--- Text shown ---
In many cases, debtors contact us prior to a court hearing
or a foreclosure sale to invoke the protection of the automatic stay to
stop these proceedings. In the case of a debtor who’s a party to a
collection action, once the bankruptcy petition is filed, the collection
is stayed and barring a successful objection to the discharge of the
debt, the debt will be discharged in bankruptcy (the exceptions to
discharge are complex, vary from chapter to chapter and are beyond the
scope of this article). Although the automatic stay stops
enforcement mechanisms in actions (such as debt collection and
foreclosure sales) and the commencement or continuation of legal
proceedings, it
does not bar the ministerial act of entry of judgment against a debtor.
From the creditor’s perspective, the automatic stay serves
to bar the creditor from exercising their rights and remedies under
applicable non–bankruptcy law. Fortunately, there are some
strategies that creditors can use to obtain relief from the automatic
stay. If a debtor has a pending bankruptcy case and files a new
case, a new filing will be presumptively considered to be in bad faith;
the automatic stay in the new case will only last for 30 days, unless a
request to continue the automatic stay is made by a party in interest and
the debtor can demonstrate that the new case was filed in good
faith. And if a debtor has had two pending cases in the past year,
the third filing will not trigger the automatic stay without an order
from the bankruptcy court.
However, the primary method for creditors to circumvent the
automatic stay is by filing a motion for relief from the automatic stay
pursuant to § 362(d) of the Bankruptcy Code, which provides that:
On request of a party in interest and after notice and a
hearing, the court shall grant relief from the stay provided under
subsection (a) of this section, such as by terminating, annulling,
modifying, or conditioning such stay—for cause, including the lack of
adequate protection of an interest in property of such party in
interest; with respect to a stay of an act against property under
subsection (a) of this section, if—the debtor does not have an equity
in such property; and such property is not necessary to an
effective reorganization;
“Adequate protection” is discussed in §
361 of the Bankruptcy Code, and is required to protect secured
creditors from a decrease in the value of their collateral between a
bankruptcy filing and confirmation of a plan. Section 361 lists
several examples of adequate protection, including single or periodic
cash payments.

--- What is asked ---
1. According to the passage on the bankruptcy automatic stay, why is adequate protection required? Answer in one to three sentences.
2. In the passage on the bankruptcy automatic stay, how long does the automatic stay last in a new case filed by a debtor who already has a pending bankruptcy case?
3. From the passage on the bankruptcy automatic stay, return the stretch from "From the creditor’s" through "the bankruptcy court." word for word.

--- Dataset ---
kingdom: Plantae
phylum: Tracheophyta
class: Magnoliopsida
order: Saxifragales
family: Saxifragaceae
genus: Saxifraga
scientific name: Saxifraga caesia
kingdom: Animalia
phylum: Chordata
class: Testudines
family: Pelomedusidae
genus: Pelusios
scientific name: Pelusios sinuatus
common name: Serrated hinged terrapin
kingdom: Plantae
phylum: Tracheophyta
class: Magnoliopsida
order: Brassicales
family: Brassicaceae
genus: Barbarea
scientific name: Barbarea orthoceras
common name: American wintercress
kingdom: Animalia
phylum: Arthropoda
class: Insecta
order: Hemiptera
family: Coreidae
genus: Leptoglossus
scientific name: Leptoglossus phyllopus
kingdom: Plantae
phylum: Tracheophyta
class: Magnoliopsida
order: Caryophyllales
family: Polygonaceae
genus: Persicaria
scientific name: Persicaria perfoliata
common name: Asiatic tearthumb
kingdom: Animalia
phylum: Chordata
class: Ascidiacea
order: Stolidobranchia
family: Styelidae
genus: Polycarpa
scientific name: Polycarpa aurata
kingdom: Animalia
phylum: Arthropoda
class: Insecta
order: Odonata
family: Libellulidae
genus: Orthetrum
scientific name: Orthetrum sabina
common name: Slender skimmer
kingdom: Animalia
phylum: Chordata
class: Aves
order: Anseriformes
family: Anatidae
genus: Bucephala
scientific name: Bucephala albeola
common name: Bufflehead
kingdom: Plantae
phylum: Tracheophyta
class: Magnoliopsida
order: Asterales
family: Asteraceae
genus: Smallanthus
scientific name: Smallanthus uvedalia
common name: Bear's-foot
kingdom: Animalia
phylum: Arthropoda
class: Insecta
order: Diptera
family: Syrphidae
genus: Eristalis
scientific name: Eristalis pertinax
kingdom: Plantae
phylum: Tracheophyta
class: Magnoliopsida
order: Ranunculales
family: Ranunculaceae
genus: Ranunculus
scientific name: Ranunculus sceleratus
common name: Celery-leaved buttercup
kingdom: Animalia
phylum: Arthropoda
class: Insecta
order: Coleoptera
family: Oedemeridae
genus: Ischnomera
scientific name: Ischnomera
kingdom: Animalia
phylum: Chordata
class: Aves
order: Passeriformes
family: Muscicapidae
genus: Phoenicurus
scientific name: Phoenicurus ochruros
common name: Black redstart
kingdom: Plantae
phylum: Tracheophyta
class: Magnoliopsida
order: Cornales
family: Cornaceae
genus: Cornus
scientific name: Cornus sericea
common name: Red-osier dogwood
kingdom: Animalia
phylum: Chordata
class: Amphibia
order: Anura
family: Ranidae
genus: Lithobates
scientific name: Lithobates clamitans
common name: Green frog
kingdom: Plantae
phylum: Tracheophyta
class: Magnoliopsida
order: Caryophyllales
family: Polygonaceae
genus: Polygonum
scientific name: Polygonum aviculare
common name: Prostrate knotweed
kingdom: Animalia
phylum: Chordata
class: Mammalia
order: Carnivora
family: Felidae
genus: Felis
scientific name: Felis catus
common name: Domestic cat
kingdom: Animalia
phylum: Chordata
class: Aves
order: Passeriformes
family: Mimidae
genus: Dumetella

--- Solution set ---
1. Adequate protection is required to protect secured creditors from a decrease in the value of their collateral. It covers the period between the bankruptcy filing and confirmation of a plan.

2. It lasts only 30 days, unless a party in interest asks to continue it and the debtor shows the new case was filed in good faith.

3.
From the creditor’s perspective, the automatic stay serves
to bar the creditor from exercising their rights and remedies under
applicable non–bankruptcy law. Fortunately, there are some
strategies that creditors can use to obtain relief from the automatic
stay. If a debtor has a pending bankruptcy case and files a new
case, a new filing will be presumptively considered to be in bad faith;
the automatic stay in the new case will only last for 30 days, unless a
request to continue the automatic stay is made by a party in interest and
the debtor can demonstrate that the new case was filed in good
faith. And if a debtor has had two pending cases in the past year,
the third filing will not trigger the automatic stay without an order
from the bankruptcy court.